MORNINGTON fisherman Neville Hutchins was in a sombre mood last week when he found out legislation to ban commercial netting in Port Phillip had been passed in the Parliament.
“We knew it was coming but Dalton [his brother and fishing business partner] and I are very disappointed. Our customers are ropeable and I don’t think many of them will vote Labor in future.”
More than 2500 people have signed his petition in the past year calling on the government to reverse its decision.
The brothers are fourth generation peninsula fishermen with George Hutchins arriving at Mt Martha in the 1850s and several other family members working the waters off the southern peninsula and Mornington in the 1800s through till now.

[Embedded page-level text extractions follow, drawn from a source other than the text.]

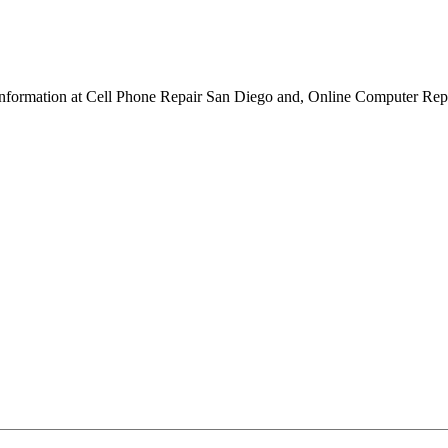
re information at Cell Phone Repair San Diego and, Online Computer Repa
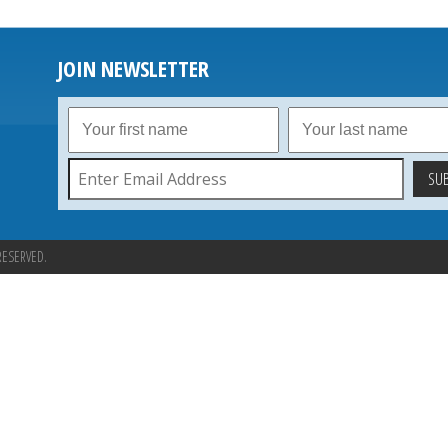
JOIN NEWSLETTER
RESERVED.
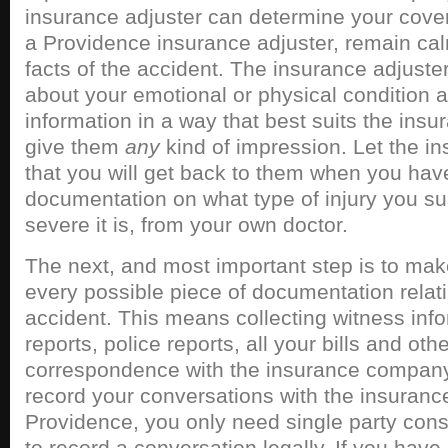
insurance adjuster can determine your cove
a Providence insurance adjuster, remain cal
facts of the accident. The insurance adjuster
about your emotional or physical condition a
information in a way that best suits the ins
give them
any
kind of impression. Let the i
that you will get back to them when you have 
documentation on what type of injury you s
severe it is, from your own doctor.
The next, and most important step is to mak
every possible piece of documentation relati
accident. This means collecting witness inf
reports, police reports, all your bills and o
correspondence with the insurance company.
record your conversations with the insurance
Providence, you only need single party conse
to record a conversation legally. If you hav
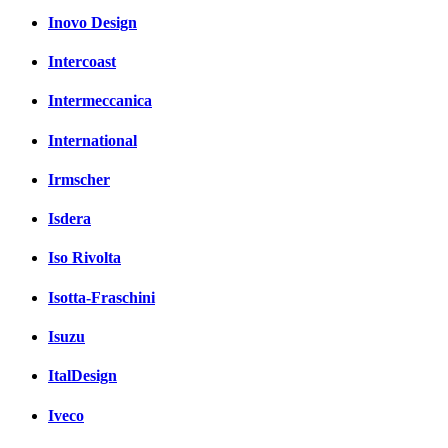
Inovo Design
Intercoast
Intermeccanica
International
Irmscher
Isdera
Iso Rivolta
Isotta-Fraschini
Isuzu
ItalDesign
Iveco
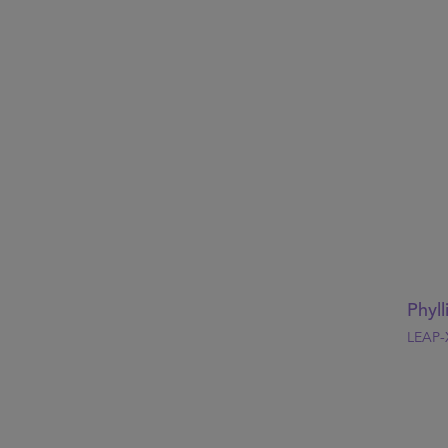
Phyll
LEAP-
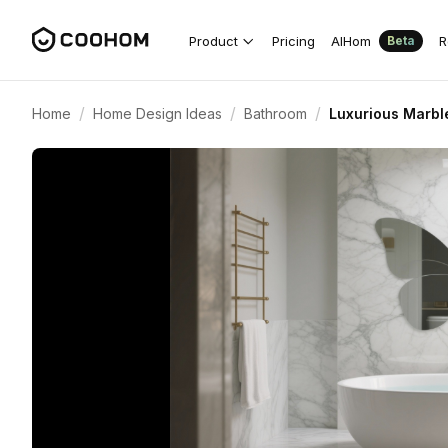
Product
Pricing
AIHom
R
Beta
/
/
/
Home
Home Design Ideas
Bathroom
Luxurious Marble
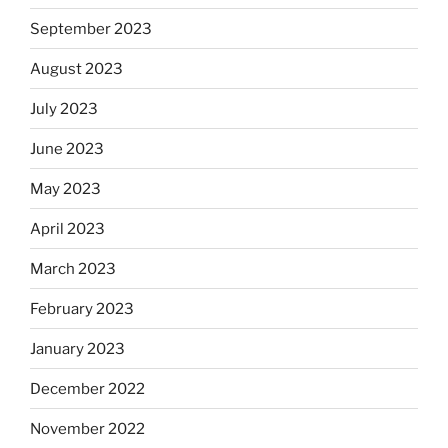
September 2023
August 2023
July 2023
June 2023
May 2023
April 2023
March 2023
February 2023
January 2023
December 2022
November 2022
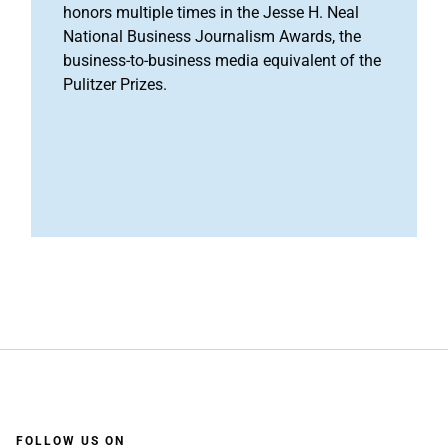
honors multiple times in the Jesse H. Neal
National Business Journalism Awards, the
business-to-business media equivalent of the
Pulitzer Prizes.
FOLLOW US ON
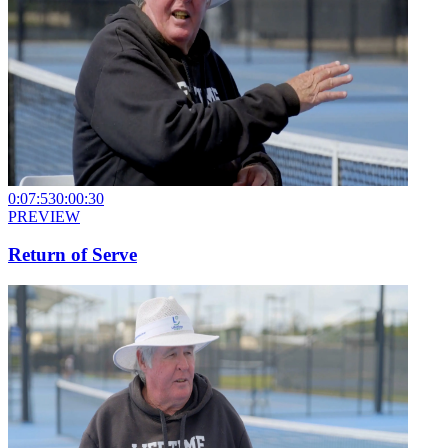
0:07:53
0:00:30
PREVIEW
Return of Serve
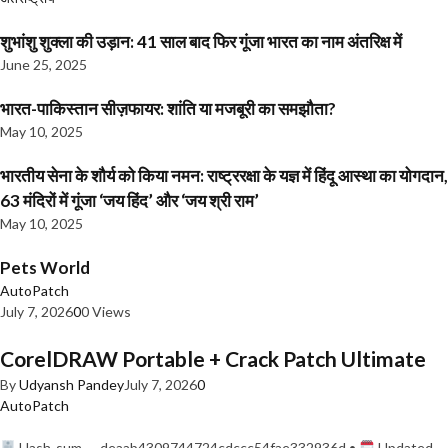
शुभांशु शुक्ला की उड़ान: 41 साल बाद फिर गूंजा भारत का नाम अंतरिक्ष में
June 25, 2025
भारत-पाकिस्तान सीज़फायर: शांति या मजबूरी का समझौता?
May 10, 2025
भारतीय सेना के शौर्य को किया नमन: राष्ट्ररक्षा के यज्ञ में हिंदू आस्था का योगदान,
63 मंदिरों में गूंजा ‘जय हिंद’ और ‘जय श्री राम’
May 10, 2025
Pets World
AutoPatch
July 7, 2026
0
0 Views
CorelDRAW Portable + Crack Patch Ultimate
By
Udyansh Pandey
July 7, 2026
0
AutoPatch
Hash-sum — deaab4309744724cdccc54fae332936d •
Updated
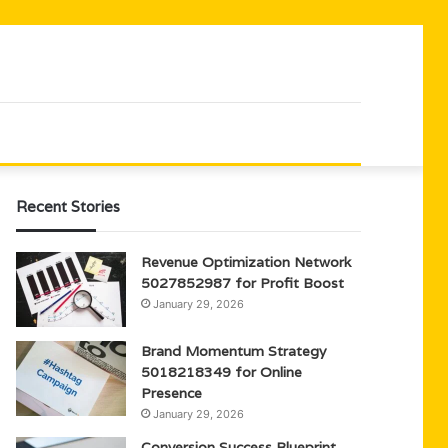
Recent Stories
Revenue Optimization Network
5027852987 for Profit Boost
January 29, 2026
Brand Momentum Strategy
5018218349 for Online
Presence
January 29, 2026
Conversion Success Blueprint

But it will be the end of the line for the Hutchins when they hand back their fishing licences as the government phases out commercial net fishing by 2022.
And a fifth generation Hutchins will never get the chance to carry on the family business – Dalton’s 16-year-old son Scott.
Neville Hutchins is also disappointed about the way the government intends to compensate Port Phillip’s 43 commercial licence holders, only 27 of who are active (he and Dalton have one each that costs $4500 a year).
“The licence has to be renewed every April and the government will remove 10 per cent of the value of a licence for every year we renew,” he said. This would mean many licence holders giving up fishing well before 2022.
A question mark hangs over over compensation for the Hutchins fish shop on Fishermans Beach, Mornington, where the brothers sell about 10 tonne of fresh snapper, whiting, salmon, garfish and mullet each year taken between Olivers Hill at Frankston and Safety Beach. An earlier version of the shop was built in 1890.
Neville Hutchins said licence compo would be based on the “three worst years” of the past five years of catches.
He said when the government banned net fishing in Western Port just before the 2006 election, “we received $2000 each”.
“The net ban hasn’t made any difference to fish stocks in Western Port and it won’t in Port Phillip,” he said.
However, there was a thriving black market for Western Port fish and the same would happen in Port Phillip with amateur fishers selling their catch, he said.
There will be a shortage of local bait for amateur fishers. “There’s a bloke working out of Williamstown who takes about 100 tonne a year of pilchards and white bait [anchovies] so that goes,” he said.
And what will the Hutchins brothers do after handing over their licences? “I can’t speak for Dalton, but I’m 64 next birthday. I know nothing except fishing. Perhaps I’ll sit on the beach and remember the good times.”